На этом разговор обычно заканчивался. Оля прощалась, вешала трубку и уходила в родительскую комнату. Она не могла без «поводыря» дойти даже до соседнего магазина, о Барселоне не приходилось и мечтать. Конечно, она топнула ногой и показала отцу пункт договора, в котором значилось, что ей обязательно нужно улететь, иначе она должна будет возместить цирку убытки, связанные с затратами на ее билеты, визу, проживание, а также уплатить штраф за то, что ее номер в программе придется менять.
– Переобуваться на ходу никому не нравится, – ворчал отец, глядя в Олины припухшие от слез глаза. – Но кому ж нравится родную дочь в таком состоянии за границу отпускать?
Оля и правда то ли опухла, то ли осунулась, то ли всё вместе. Днем она перебирала вялыми пальцами шарики для жонглирования, которые валились из рук вместо того, чтобы звонко взлетать к потолку. Вечером так же вяло и безразлично Оля помогала матери чистить картошку к ужину: картошка, как и шарики, падала в металлическое ведро с мертвым и тяжелым звуком: «бом!» – ведро вздрагивало, позвякивало и затихало, «бом!» – отвечали ему старинные часы соседки из-за стены.

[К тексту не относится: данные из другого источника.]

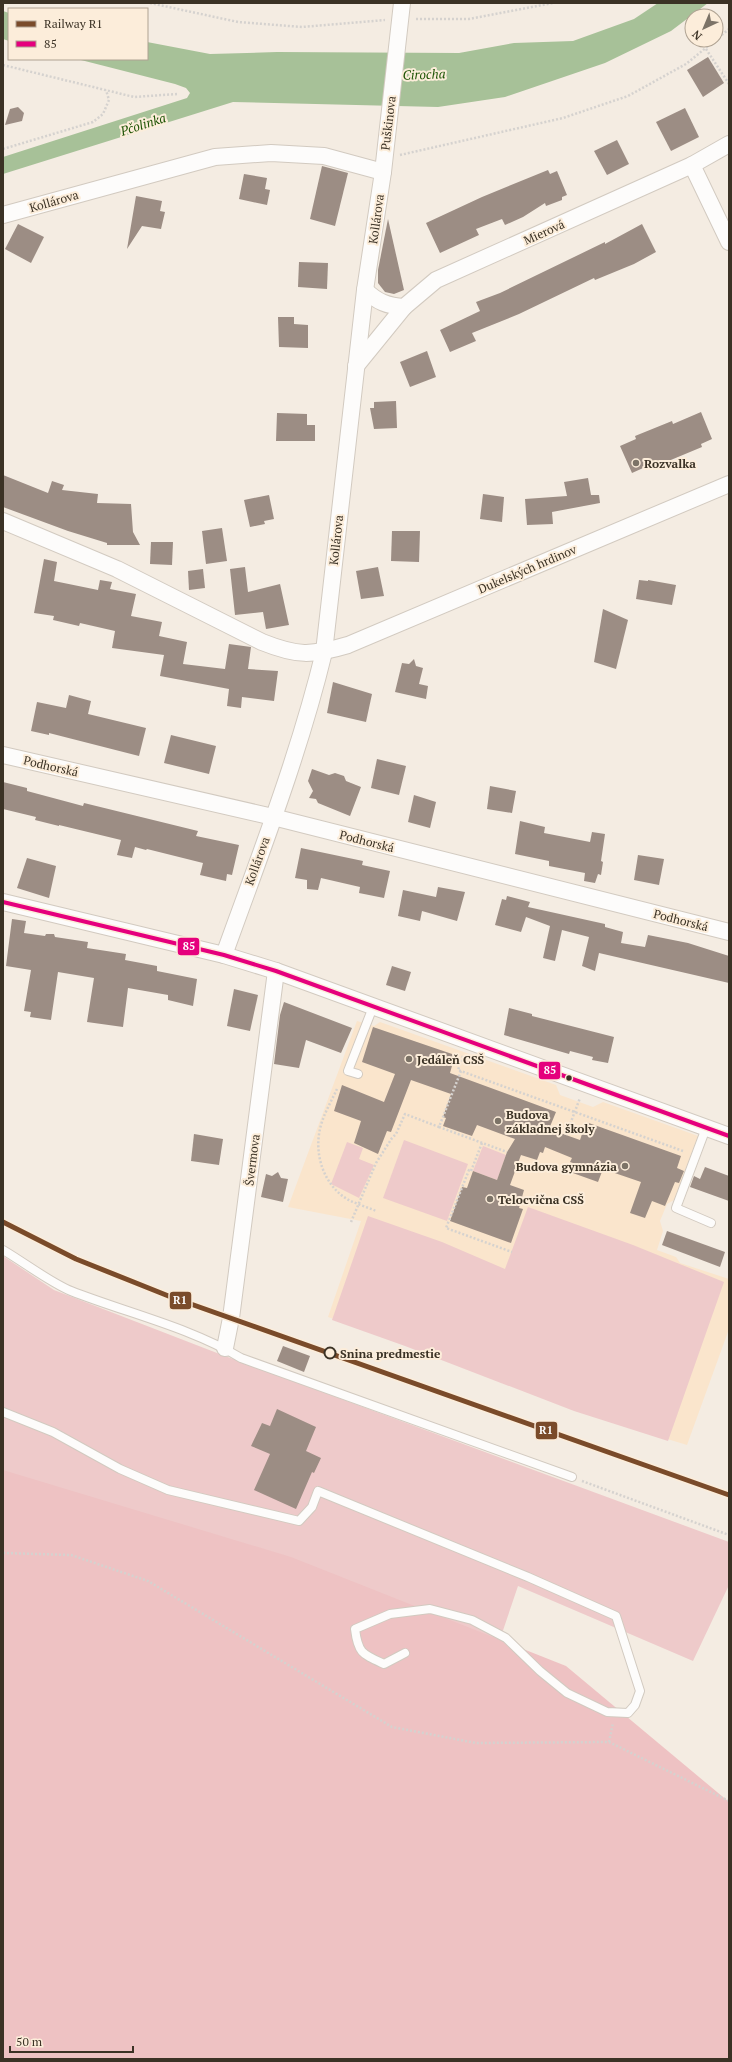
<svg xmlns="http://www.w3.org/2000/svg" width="732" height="2062" viewBox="0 0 732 2062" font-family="'PT Serif',serif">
  <rect width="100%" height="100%" fill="#f4ece2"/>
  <path fill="#fae5cc" d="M357 1021 374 1026 380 1022 556 1085 560 1095 593 1107 603 1102 701 1137 676 1199 667 1204 660 1221 663 1231 657 1250 676 1257 680 1263 729 1279V1329L687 1445 579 1412 407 1345 328 1317 361 1221 288 1207Z"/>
  <g fill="#eecaca">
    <path d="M404 1140 468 1164 447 1221 383 1198Z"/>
    <path d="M347 1142 363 1148 359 1159 374 1165 359 1198 331 1184Z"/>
    <path d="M483 1146 506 1155 497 1180 473 1171Z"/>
    <path d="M528 1207 633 1245 724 1282 668 1441 574 1411 405 1346 332 1320 368 1216 442 1242 505 1269Z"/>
    <path d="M3 1256 54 1290 217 1353 729 1542V1585L693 1661 518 1586 471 1725 3 1502Z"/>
  </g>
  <path fill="#eec2c3" d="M3 1470 291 1557 566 1666 729 1802V2059H3Z"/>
  <g fill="#a7c198">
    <path d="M658 3H708L671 31 605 63 505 97 438 107 233 102 3 174V157L187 98 190 93 186 88 175 84 77 59H147V42L210 54 277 52 459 53 514 43 573 41 634 19Z"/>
    <path d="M3 11 9 13V41L3 39Z"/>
  </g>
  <g fill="#9c8d84">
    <path d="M708 57 724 83 703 97 687 70Z"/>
    <path d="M18 107 24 113 22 121 5 125 10 109Z"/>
    <path d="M685 108 699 137 671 151 656 122Z"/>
    <path d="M617 140 629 164 607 175 594 151Z"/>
    <path d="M322 166 348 173 335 226 310 219Z"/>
    <path d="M548 170 550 174 557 171 567 195 562 197V200L546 206 545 203 523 217 505 225 502 219 476 229 479 235 440 253 426 223 482 197Z"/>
    <path d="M244 174 267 178 265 189 270 190 267 205 239 199Z"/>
    <path d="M136 196 162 201 160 211 165 212 161 229 142 226 127 249Z"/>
    <path d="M388 219 404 290 394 294 385 292 378 283V270Z"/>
    <path d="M18 224 44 237 31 263 5 249Z"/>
    <path d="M642 224 656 252 634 264 595 280 594 278 519 314 472 333 476 341 450 352 440 330 480 311 476 302 500 293 605 242V244Z"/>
    <path d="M299 262 328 263 327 289 298 287Z"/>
    <path d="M278 317H294V324L308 325V348L279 347Z"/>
    <path d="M427 351 436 377 410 387 400 362Z"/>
    <path d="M396 401 397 428 374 429 370 408H374V402Z"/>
    <path d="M701 412 712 439 701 444 702 447 654 467 652 464 632 473 620 446 636 439 635 436 672 421 673 424Z"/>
    <path d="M277 413 307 414V425H315V441H276Z"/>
    <path d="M3 475 48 493 52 481 64 485 62 490 98 494 97 503 131 504 133 532 140 545H107V543L68 531 3 507Z"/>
    <path d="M588 478 591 495H599L600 503 552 512 553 524 527 525 525 499 567 496 564 482Z"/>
    <path d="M483 494 504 497 502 522 480 519Z"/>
    <path d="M269 495 274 519 264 521 265 524 250 527 244 500Z"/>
    <path d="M222 528 227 561 206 564 202 531Z"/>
    <path d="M392 531H420L419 562 391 561Z"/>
    <path d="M151 542H173L172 565 150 564Z"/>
    <path d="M44 559 57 562 54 581 98 590 100 580 112 582 110 589 136 594 131 616 162 622 159 636 187 642 183 664 225 669 229 644 251 647 248 669 278 671 274 701 242 697 241 708 227 706 229 689 160 676 164 655 112 648 115 631 80 623 79 626 53 620 54 616 34 613Z"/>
    <path d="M245 567 248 592 280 584 289 625 266 629 263 612 235 615 230 569Z"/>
    <path d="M378 567 384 596 361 599 356 571Z"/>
    <path d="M203 569 205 588 189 590 188 571Z"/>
    <path d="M639 580 648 581V580L676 585 672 605 636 599Z"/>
    <path d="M603 609 628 620 616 669 594 662Z"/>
    <path d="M414 659 416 666 423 668 419 684 428 686 426 699 395 692 402 663 409 664Z"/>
    <path d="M333 682 372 694 366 722 327 713Z"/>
    <path d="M69 695 91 701 88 714 146 728 139 756 49 733V735L31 731 37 702 66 708Z"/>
    <path d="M171 735 216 746 209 774 164 763Z"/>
    <path d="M377 759 406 766 399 795 371 788Z"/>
    <path d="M312 769 329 775 335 773 344 776 346 781 361 787 350 816 318 803 316 799 309 798 313 791 308 781Z"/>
    <path d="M3 782 27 788V791L83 806 84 803 198 831 196 836 239 845 232 875 227 874 226 881 200 875 203 863 147 849 146 850 135 847 132 858 117 855 121 840 59 825V826L35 820 36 817 3 809Z"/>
    <path d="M490 786 516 791 512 813 487 809Z"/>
    <path d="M414 795 436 802 430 828 408 822Z"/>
    <path d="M520 821 545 827 544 833 590 842 592 832 605 834 601 861 603 862 601 875 598 874 595 883 584 881 585 873 549 866V861L515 854Z"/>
    <path d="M301 848 363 861 362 865 390 871 384 898 359 893 360 887 321 878 318 890 307 889V880L295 878Z"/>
    <path d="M638 855 664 859 659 885 634 880Z"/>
    <path d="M27 858 56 866 49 898 17 888Z"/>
    <path d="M438 887 465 892 457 921 422 911 420 921 398 916 403 890 436 897Z"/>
    <path d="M507 896 530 902 528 907 605 924V927L623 932 621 943 645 947 648 935 688 943 729 956V983L599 953 595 971 582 966 589 937 562 930 555 961 543 958 550 926 526 917 521 932 495 925 502 899 506 900Z"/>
    <path d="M12 919 26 921 24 933 45 936 46 934H54L55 937 88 942 87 948 126 954 125 960 157 966V971L197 979 193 1006 168 1000V995L128 988 123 1027 87 1022 94 978 58 972 51 1020 30 1017 31 1012 24 1011 31 970 6 966Z"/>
    <path d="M392 966 411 972 405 991 386 985Z"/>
    <path d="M234 989 258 995 250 1031 227 1026Z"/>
    <path d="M284 1002 352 1028 341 1053 306 1040 299 1068 274 1064 280 1015Z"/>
    <path d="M509 1008 532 1014V1016L614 1037 608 1063 592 1060 593 1057 570 1051 569 1054 504 1035Z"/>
    <path d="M373 1027 455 1055 450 1073 556 1112 549 1129 580 1140 586 1122 681 1156 677 1168 684 1171 679 1183 675 1182 665 1206 652 1201 645 1218 630 1213 641 1182 603 1169 598 1182 570 1172 573 1163 570 1162 572 1158 545 1147 543 1153 540 1152 537 1160 521 1155 510 1185 524 1190 519 1208 523 1209 511 1243 450 1221 462 1187 467 1188 473 1171 497 1180 507 1152 515 1139 477 1125 472 1136 443 1126 446 1118 443 1117 451 1094 411 1080 391 1132 387 1131 378 1154 354 1143 361 1121 334 1111 342 1085 384 1102 395 1074 362 1062Z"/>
    <path d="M194 1134 223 1139 219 1165 191 1161Z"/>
    <path d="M705 1167 729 1176V1201L690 1187 694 1176 700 1179Z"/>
    <path d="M278 1172 281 1178 288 1179 283 1202 261 1197 266 1174 272 1176Z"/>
    <path d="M667 1231 725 1252 720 1267 662 1245Z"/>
    <path d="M283 1346 310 1356 304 1372 277 1361Z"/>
    <path d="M277 1409 316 1427 306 1451 321 1458 314 1473 312 1472 296 1509 254 1490 270 1454 251 1446 262 1423 270 1426Z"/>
  </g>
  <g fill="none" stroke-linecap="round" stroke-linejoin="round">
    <defs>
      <g id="service">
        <path d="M358 1074 348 1071 373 1007"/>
        <path d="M706 1128 676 1208 711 1223"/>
        <path d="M3 1250C22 1261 51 1283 71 1291 127 1313 189 1327 241 1358L572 1477"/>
        <path d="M3 1412 53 1432 120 1469 168 1490 299 1521 312 1507 318 1491 528 1577 616 1616 640 1691 635 1705 628 1713 607 1712 567 1693 540 1671 506 1638 472 1620 430 1609 390 1614 355 1629C358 1653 362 1654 384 1664L405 1653"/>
      </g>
      <g id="minor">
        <path d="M692 165 729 242"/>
        <path d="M3 215 215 157 271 153 324 156 383 172"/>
        <path d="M365 290C377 302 388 306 404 307L436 280 692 165 729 144"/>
        <path d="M356 366 404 307"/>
        <path d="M3 521 117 569 262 642C297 656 311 656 348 645L729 484"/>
        <path d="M3 755 273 817 729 932"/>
        <path d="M3 902 224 955 276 971 729 1136"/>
        <path d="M224 955C260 855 299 755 324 652L365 290 383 172 402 3"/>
        <path d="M225 1348 231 1318 276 971"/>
      </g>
    </defs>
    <use href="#service" stroke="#d2cac0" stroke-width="10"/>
    <use href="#minor" stroke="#d2cac0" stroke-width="18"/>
    <g stroke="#d5d2cf" stroke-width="2.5" stroke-dasharray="2 2" stroke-linecap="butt">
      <path d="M150 3 238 22 302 27 385 20"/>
      <path d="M416 19H469L553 3"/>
      <path d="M706 49 729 84"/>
      <path d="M3 65 134 97 177 94"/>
      <path d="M3 149 93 122 103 114 109 100 106 90"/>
      <path d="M400 155 563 118 628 96 686 64 729 29"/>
      <path d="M463 1056 458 1070 683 1151"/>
      <path d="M337 1089C331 1102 323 1115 320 1129 314 1155 324 1185 347 1199 356 1204 367 1207 376 1211"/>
      <path d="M439 1127 507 1152"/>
      <path d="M566 1135 580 1098"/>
      <path d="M482 1143 471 1171 469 1170 446 1228 512 1252"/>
      <path d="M351 1222 376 1163 392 1138 396 1134 405 1114 439 1127 461 1071"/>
      <path d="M582 1481 729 1535"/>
      <path d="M3 1553 71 1555 148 1581 392 1727 476 1743 609 1742 729 1801"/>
      <path d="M609 1742 613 1723"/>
    </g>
    <use href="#service" stroke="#fdfcfb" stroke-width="8"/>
    <use href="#minor" stroke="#fdfcfb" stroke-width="16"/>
    <defs>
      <path id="bus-1" d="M3 902 224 955 276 971 729 1136"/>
    </defs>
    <use href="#bus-1" stroke="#fcedda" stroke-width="7"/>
    <use href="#bus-1" stroke="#e5007d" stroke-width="4"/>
    <defs>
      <path id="rail-1" d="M3 1222 76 1259 171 1297 729 1495"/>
    </defs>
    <use href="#rail-1" stroke="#fcedda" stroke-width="8"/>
    <use href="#rail-1" stroke="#7a4b2a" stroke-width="5"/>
  </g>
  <g fill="#7c7367" stroke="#fcedda" stroke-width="1.5">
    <circle cx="636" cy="463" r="4"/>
    <circle cx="409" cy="1059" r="4"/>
    <circle cx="498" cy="1121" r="4"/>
    <circle cx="625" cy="1166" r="4"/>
    <circle cx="490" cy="1199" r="4"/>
  </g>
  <circle fill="#3b3225" stroke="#fcedda" stroke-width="1.5" cx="569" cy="1078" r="3.5"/>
  <circle fill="#fcedda" stroke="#3b3225" stroke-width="2" cx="330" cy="1353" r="5.5"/>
  <g text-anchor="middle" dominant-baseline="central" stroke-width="4" stroke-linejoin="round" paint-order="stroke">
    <g font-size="12" fill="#3b3225" stroke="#fcedda">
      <text transform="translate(388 123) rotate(-83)">Puškinova</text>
      <text transform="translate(54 201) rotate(-16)">Kollárova</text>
      <text transform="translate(376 219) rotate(-82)">Kollárova</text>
      <text transform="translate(544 232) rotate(-24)">Mierová</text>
      <text transform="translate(336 540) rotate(-84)">Kollárova</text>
      <text transform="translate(527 569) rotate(-23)">Dukelských hrdinov</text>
      <text transform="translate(51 766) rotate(13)">Podhorská</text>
      <text transform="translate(367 841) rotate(14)">Podhorská</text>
      <text transform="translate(257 861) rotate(-70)">Kollárova</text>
      <text transform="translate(681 920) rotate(14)">Podhorská</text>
      <text transform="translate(252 1160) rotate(-83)">Švermova</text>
    </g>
    <g font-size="12" font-weight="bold" fill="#3b3225" stroke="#fcedda" text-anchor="start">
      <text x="644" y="463">Rozvalka</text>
      <text x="417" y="1059">Jedáleň CSŠ</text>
      <text x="506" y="1114">Budova<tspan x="506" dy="14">základnej školy</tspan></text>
      <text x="617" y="1166" text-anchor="end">Budova gymnázia</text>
      <text x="498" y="1199">Telocvična CSŠ</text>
    </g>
    <g font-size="12" font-weight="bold" fill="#3b3225" stroke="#fcedda" text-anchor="start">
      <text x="340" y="1353">Snina predmestie</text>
    </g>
    <g font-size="13" font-style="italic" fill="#1d5304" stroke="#fcedda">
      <text transform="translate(424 74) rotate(-2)">Cirocha</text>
      <text transform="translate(143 124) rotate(-18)">Pčolinka</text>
    </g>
  </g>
  <g stroke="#fcedda" stroke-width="1.5">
    <rect x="177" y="937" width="23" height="19" rx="4" fill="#e5007d"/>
    <rect x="538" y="1061" width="23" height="19" rx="4" fill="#e5007d"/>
    <rect x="169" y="1291" width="23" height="19" rx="4" fill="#7a4b2a"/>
    <rect x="535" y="1421" width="23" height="19" rx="4" fill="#7a4b2a"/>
  </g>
  <g font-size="11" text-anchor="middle" font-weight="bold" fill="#fff">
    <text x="189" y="950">85</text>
    <text x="550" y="1074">85</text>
    <text x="180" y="1304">R1</text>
    <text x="546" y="1434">R1</text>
  </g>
  <rect width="732" height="2062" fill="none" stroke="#3b3225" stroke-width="8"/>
  <rect x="8" y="8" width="140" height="52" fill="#fcedda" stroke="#afa292"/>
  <rect x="16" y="21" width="20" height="6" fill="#7a4b2a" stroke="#afa292"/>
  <text x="44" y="28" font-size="12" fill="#3b3225">Railway R1</text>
  <rect x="16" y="41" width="20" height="6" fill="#e5007d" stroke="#afa292"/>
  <text x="44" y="48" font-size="12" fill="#3b3225">85</text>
  <g transform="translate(704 28) rotate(224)"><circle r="19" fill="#fcedda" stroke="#afa292"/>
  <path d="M0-3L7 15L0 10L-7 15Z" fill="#7c7367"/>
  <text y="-6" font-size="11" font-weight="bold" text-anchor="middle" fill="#3b3225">N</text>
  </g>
  <path d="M10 2046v6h123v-6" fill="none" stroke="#3b3225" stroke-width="2"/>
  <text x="16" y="2046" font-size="12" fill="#3b3225" stroke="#fcedda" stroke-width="3" paint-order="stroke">50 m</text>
</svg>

– Боже, ну зачем она переехала сюда, теперь мы вынуждены это слушать и ночью, и днем! – беспомощно хныкала мама и высыпала ровненькие дольки картошки в кастрюлю с кипящей и похрапывающей водой.
Месяц назад Оля сидела на кухне и смотрела в окно: там, внизу, у подъезда, под противным дождем, тетенька небольшого роста командовала грузчиками. Они должны были правильно занести в подъезд длинные старинные часы с маятником. Заносили неправильно, и тетенька бегала вокруг них и очень суетилась.
– Потолок придется двигать с такой мебелью, – проговорила подошедшая со спины мама. – Аристократка…
Аристократов мама не любила не только за мебель, но и, догадывалась Оля, из-за Арины Петровны. И еще немного – из-за папы с его радикальными взглядами.
– Бабушка твоя из этих, только немецких, – ворчала мама, и Оля убеждалась в правильности догадок.
В один из таких длинных дней за телефонными разговорами и картошкой Оля заметила, как похудел календарь на кухне – большинство листов отрезали, смяли и выкинули. Календарь висел на стене почти полностью раздетый – к зиме он единственный снимал с себя три шубы и несколько свитеров. На календаре значилось: тридцатое октября.
– Завтра мне в Москву… – прошептала Оля и привстала со стула, задев ногой ведро.
– Чего бормочешь? – зыркнула мама на Олю.
– Муха, говорю, муха летает, – буркнула Оля.
– Ну так убей…
Мама продолжала резать картофелины на ровные дольки, а Оля бросила недочищенную картошку в ведро и выбежала в прихожую. Там она сняла с антресоли свой маленький чемодан, громко шурша вещами и хлопая дверками.